The subsequent step is characteristic extraction through the subcarriers and a light Long Short‑Term Memory (LSTM) neural network. LSTMs are a good fit for time‑series data; the small model can capture the periodicity without requiring expensive compute. That’s important: the pipeline works well on edge hardware, such as the Raspberry Pi, so you don’t need a power‑hungry server.

Clinical accuracy

Compared with simultaneous measurements by conventional heart‑rate monitors, Pulse‑Fi performed remarkably well. The proposed ESP32 setting had 0.51 BPM of average error in BPM, and 99.38% in accuracy. The Raspberry Pi configuration performed even better: 99.81% accuracy and a 0.2 BPM error. Those numbers compare favorably with what you’d see on a bedside monitor if you were lying in a hospital under controlled conditions, and beat the performance of many consumer wearables at rest, which independent testing shows can be off by a few beats per minute depending on skin tone, motion and fit.

Raspberry Pi with Wi‑Fi symbol and ECG waveform, wireless heart monitor

The Pi’s gain results from its more sophisticated subcarrier perspective. The more subcarriers it has, the more times a second it can check for these microscopic periodic movements caused by a beating heart, improving the signal‑to‑noise ratio and its resistance to an odd reflection or two around the room.

Why this matters

Contactless vital-sign monitoring could streamline patient observation in clinics, cut down the wiring mess in step-down units, and bring silent wellness checks to the home. No cumbersome battery‑powered wearables that require recharging, no adhesives, no calibration for each user, no huge bulky boom mics, and no fuss. Just a small unobtrusive device that quietly reads the room. With cardiovascular disease still the world’s No. 1 killer, according to the World Health Organization, cheap and continuous monitoring tools have genuine public‑health stakes.

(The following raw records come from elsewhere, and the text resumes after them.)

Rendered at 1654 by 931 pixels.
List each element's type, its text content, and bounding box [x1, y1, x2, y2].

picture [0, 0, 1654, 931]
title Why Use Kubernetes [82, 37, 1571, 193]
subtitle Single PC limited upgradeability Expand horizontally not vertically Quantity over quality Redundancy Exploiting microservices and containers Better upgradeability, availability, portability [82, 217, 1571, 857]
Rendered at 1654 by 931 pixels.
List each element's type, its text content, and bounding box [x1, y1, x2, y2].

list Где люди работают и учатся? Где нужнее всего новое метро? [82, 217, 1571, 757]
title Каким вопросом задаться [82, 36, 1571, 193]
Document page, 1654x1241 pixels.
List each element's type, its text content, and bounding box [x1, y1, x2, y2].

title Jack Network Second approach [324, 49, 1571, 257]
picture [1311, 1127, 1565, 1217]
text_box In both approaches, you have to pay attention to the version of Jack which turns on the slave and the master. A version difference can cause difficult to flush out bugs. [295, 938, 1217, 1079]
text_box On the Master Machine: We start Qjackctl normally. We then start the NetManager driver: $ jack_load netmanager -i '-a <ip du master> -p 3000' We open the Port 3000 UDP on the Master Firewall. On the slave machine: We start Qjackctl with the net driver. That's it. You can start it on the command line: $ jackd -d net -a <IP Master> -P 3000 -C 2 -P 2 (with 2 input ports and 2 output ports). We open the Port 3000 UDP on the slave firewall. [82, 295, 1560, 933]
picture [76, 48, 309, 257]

The economics are also quite favorable: Raspberry Pi 4Bs goes for $30–$50, and ESP32 (and other similar) boards can often be obtained for less than $10. That price makes Pulse‑Fi’s bill of materials accessible to research labs, startups and even advanced hobbyists.

Caveats and what’s next

Like any lab‑grade result there are challenges to bringing this to the real‑world. Both the subject or environmental movement can contribute to signal contamination. Multi‑person scenarios require source separation. Furniture arrangements, spacing and position of the antenna, can influence the performance, while the availability of CSI can vary and it is subject to the provided chipset and driver. The system would require extensive validation across various populations and settings, and regulatory approval from bodies like the FDA, before being put into clinical use.

Privacy also deserves attention. One is that a network that can sense physiological signals must be trustworthy and open about what it’s sensing. That’s a good thing, because thanks to its edge‑friendly design, processing can occur on premises, lowering the frequency at which sensitive information must be sent to the cloud.

The bottom line

Pulse‑Fi demonstrates that using some clever signal processing and a small neural network, it is quite literally possible to pull a persons heartbeat out of mid‑air — using a Raspberry Pi and regular Wi‑Fi. It’s a dramatic symbol of how connectivity infrastructure is transforming into a flexible sensing platform — and a sign that the next era of health monitoring won’t come in the form of a new gadget on your wrist, but as intelligence laid over the air around you.